Впервые вопрос о террористической борьбе с ВКП(б) и советской властью лично передо мною был поставлен в 1930 году Кибальчичем, который в одной из бесед прямо заявил, что выход из создавшегося в стране положения он видит в смене руководства страной любыми средствами, вплоть до террора, «хотя о нем надо говорить обиняками». Позднее он информировал меня, что троцкистская организация стоит на террористических позициях в борьбе с ВКП(б).

В нашей объединенной организации вопрос о терроре впервые возник при обсуждении интервью, данного Сталиным немецкому журналисту Эмилию Людвигу. В квартире у Тагер в тот вечер собрались Ник. Чуковский, Спасский, Куклин, Берзин, Стенич и я. Разговор зашел об интервью, опубликованном за несколько дней до этого. Я не помню точно ответа Сталина на вопрос, заданный ему журналистом насчет мер охраны его личной безопасности, но именно в связи с ответом заговорили о терроре. Я высказывался в том смысле, что если бы покушение удалось, то, как бы ни расценивалась роль личности в истории, смерть Сталина вызвала бы большое смятение и расстройство в рядах партии. Все присутствующие поддержали меня.

Призывом к террору были и стихи Мандельштама, направленные против Сталина, а также и те аналогии, которые я проводил, сравнивая наши годы с 1793 годом и Сталина с Робеспьером.

В1937 году у меня дома собрались Тихонов, Табидзе, Стенич, Юркун, Л. Эренбург и я. За столом заговорили об арестах, о высылках из Ленинграда. Тициан Табидзе сообщил об аресте Петра Агниашвили, зам. председателя ЦИК Грузии, близко связанного с Табидзе. Далее разговор перешел к аресту Мандельштама, которого Табидзе также хорошо знал. Тихонов сообщил, что Мандельштам должен скоро вернуться из ссылки, так как заканчивается срок, на который он был осужден.

══════════

◆ **Задания**
1. Выберите в записях все строки, где встречается слово «pink», и перепишите их. Регистр букв учитывается.
2. Допишите следующую часть текста о беседах про террор, начав сразу после его последнего предложения.

══════════

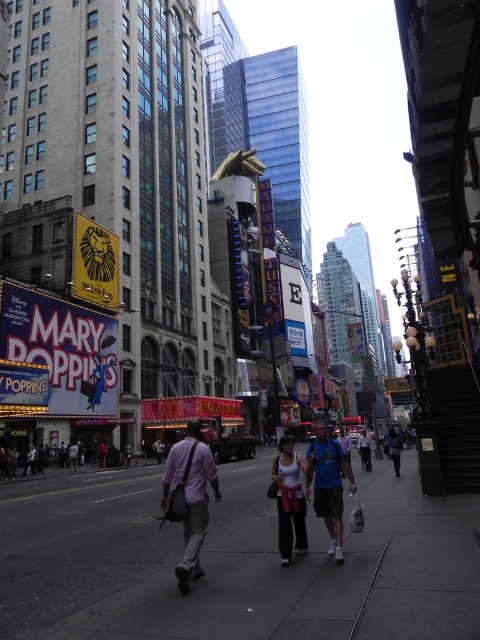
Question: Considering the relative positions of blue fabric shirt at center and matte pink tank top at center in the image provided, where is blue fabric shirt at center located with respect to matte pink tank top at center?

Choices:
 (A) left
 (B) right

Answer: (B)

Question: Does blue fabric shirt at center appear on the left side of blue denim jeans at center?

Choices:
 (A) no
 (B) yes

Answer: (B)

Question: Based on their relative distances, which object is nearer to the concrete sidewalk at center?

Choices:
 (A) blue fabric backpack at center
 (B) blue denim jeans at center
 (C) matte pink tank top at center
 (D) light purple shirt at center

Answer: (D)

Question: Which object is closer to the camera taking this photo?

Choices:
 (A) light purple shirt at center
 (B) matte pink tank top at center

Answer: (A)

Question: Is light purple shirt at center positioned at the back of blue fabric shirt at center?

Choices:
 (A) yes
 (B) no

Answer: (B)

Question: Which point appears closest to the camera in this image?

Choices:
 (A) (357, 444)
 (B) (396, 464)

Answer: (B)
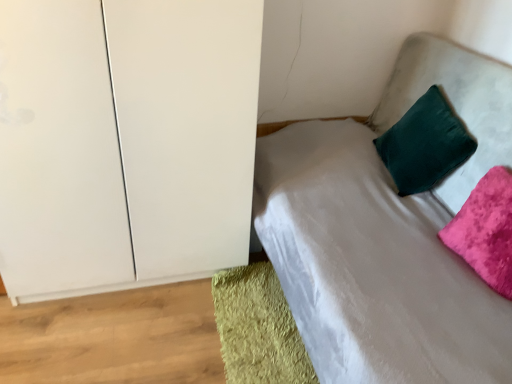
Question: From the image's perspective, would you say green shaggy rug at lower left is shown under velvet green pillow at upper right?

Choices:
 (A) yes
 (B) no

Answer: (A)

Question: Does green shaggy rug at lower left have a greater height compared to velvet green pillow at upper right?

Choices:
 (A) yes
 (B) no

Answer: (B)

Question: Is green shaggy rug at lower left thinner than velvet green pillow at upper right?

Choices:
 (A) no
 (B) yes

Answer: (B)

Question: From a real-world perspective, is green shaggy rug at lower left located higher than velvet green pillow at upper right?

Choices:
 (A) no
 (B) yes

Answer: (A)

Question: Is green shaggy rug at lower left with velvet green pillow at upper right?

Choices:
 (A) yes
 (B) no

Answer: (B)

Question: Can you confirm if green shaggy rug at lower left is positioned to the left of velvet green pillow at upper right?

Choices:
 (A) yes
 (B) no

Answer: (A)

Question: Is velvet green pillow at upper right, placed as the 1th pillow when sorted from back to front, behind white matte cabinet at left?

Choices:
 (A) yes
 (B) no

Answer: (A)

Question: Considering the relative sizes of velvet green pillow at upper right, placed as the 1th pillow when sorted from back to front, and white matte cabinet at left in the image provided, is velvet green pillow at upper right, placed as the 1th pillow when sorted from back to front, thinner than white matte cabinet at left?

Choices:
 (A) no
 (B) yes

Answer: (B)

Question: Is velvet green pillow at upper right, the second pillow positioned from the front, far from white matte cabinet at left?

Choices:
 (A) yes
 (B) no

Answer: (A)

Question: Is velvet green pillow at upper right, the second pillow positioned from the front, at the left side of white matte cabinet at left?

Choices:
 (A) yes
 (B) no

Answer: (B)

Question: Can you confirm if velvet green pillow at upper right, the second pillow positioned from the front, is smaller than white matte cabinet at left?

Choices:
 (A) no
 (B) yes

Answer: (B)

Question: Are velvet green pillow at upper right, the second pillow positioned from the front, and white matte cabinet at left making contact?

══════════

◆ **Ответы к заданиям**
1.
Question: Considering the relative positions of blue fabric shirt at center and matte pink tank top at center in the image provided, where is blue fabric shirt at center located with respect to matte pink tank top at center?
 (C) matte pink tank top at center
 (B) matte pink tank top at center

2.
Писатель Юрий Юркун. Фотография 1920-х годов

В связи с этим зашел разговор об арестах среди интеллигенции. Присутствующий Юркун в очень резких контрреволюционных тонах стал высказываться против Сталина, заявляя, что Сталин – это Иоанн Грозный.

– Ну нет, – возражал я, – все это гораздо сложнее. Наш НКВД – это суд времен террора. Чекисты – это те судьи, которых так прекрасно изобразил Франс в романе «Боги жаждут», слепые, уверенные в своем высоком призвании. И между нашими большими процессами и процессами времен террора много общего: и сегодня, как это делали в то время, искусственно сближают людей, иногда между собой даже незнакомых и встречающих друг друга впервые на суде. Насчет Сталина – тоже неверно. Не Грозный он, а Робеспьер. С одной стороны, забота о человеке, любовь к детям, с другой – органы НКВД, расстрелы, ссылки. И то и другое – плод искреннего убеждения, но я не сомневаюсь и в искренности Робеспьера. Однако история ему этого не простила.

Эта моя реплика имела один смысл – призыв террору.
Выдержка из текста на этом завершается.